Deltora Quest is the collective title for three distinct series of children's fantasy books, written by Australian author Emily Rodda. It follows the adventures of three companions as they journey across the fictional land of Deltora, endeavouring to recover the seven gems stolen from the magical Belt of Deltora and defeat allies of the evil Shadow Lord. The series was first published in Australia in 2000 and has since been published in more than 30 countries. The series has sold over 18 million copies worldwide, including over 2 million in Australia. It is published by Scholastic in Australia and the United States. In most countries, the series is illustrated by Marc McBride.

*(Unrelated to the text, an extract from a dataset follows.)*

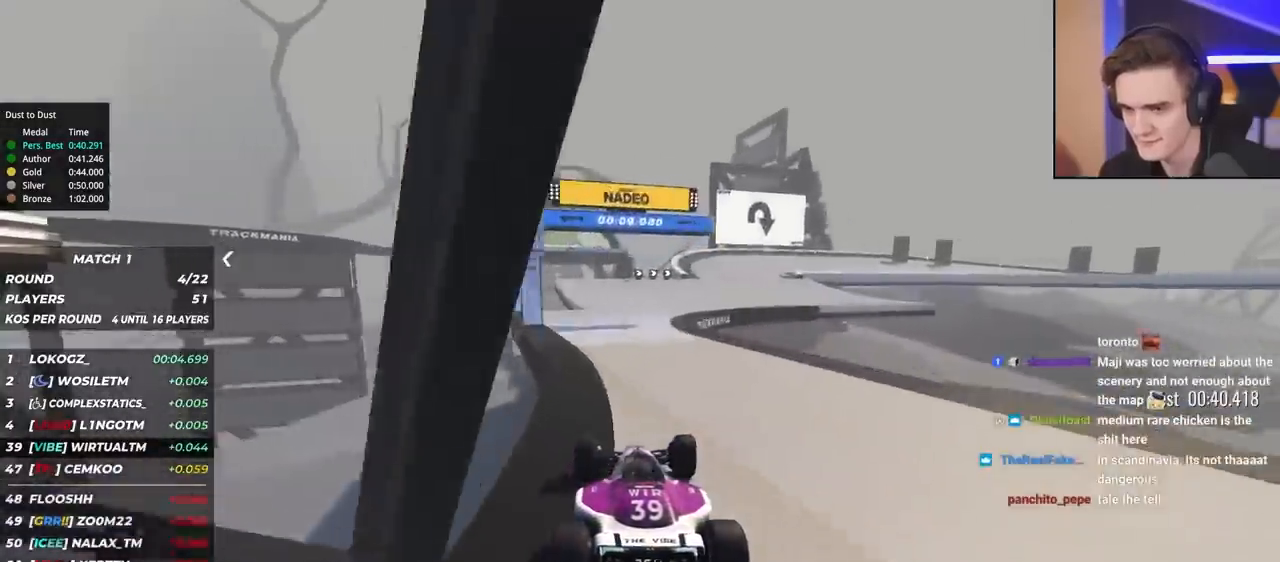
{"keys": ["up"], "events": [[50, "right", "up"], [283, "right", "down"], [467, "right", "up"]]}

The series consists of fifteen books: the first eight comprise the Deltora Quest series, the next three comprise the Deltora Shadowlands series (also known as Deltora Quest 2, Deltora II or Deltora 2) and the final four comprise the Dragons of Deltora series (also known as Deltora Quest 3, Deltora III or Deltora 3). There are also six other official bonus books to the series: The Deltora Book of Monsters, Tales of Deltora, The Authorised Ultimate Deltora Quiz Book, How to Draw Deltora Monsters, How to Draw Deltora Dragons and Other Creatures, and Secrets of Deltora. An anime adaptation of the series aired on Japanese television from 6 January 2007 to 29 March 2008. An anime adaptation also aired in Australia for a short time. A Nintendo DS game for Deltora Quest has also been made in Japan. In an interview, as part of the 2011 Australian Council of the Arts Get Reading! Program, Emily Rodda announced that she had sold the movie rights of the Deltora Quest series to a "prominent Hollywood production company."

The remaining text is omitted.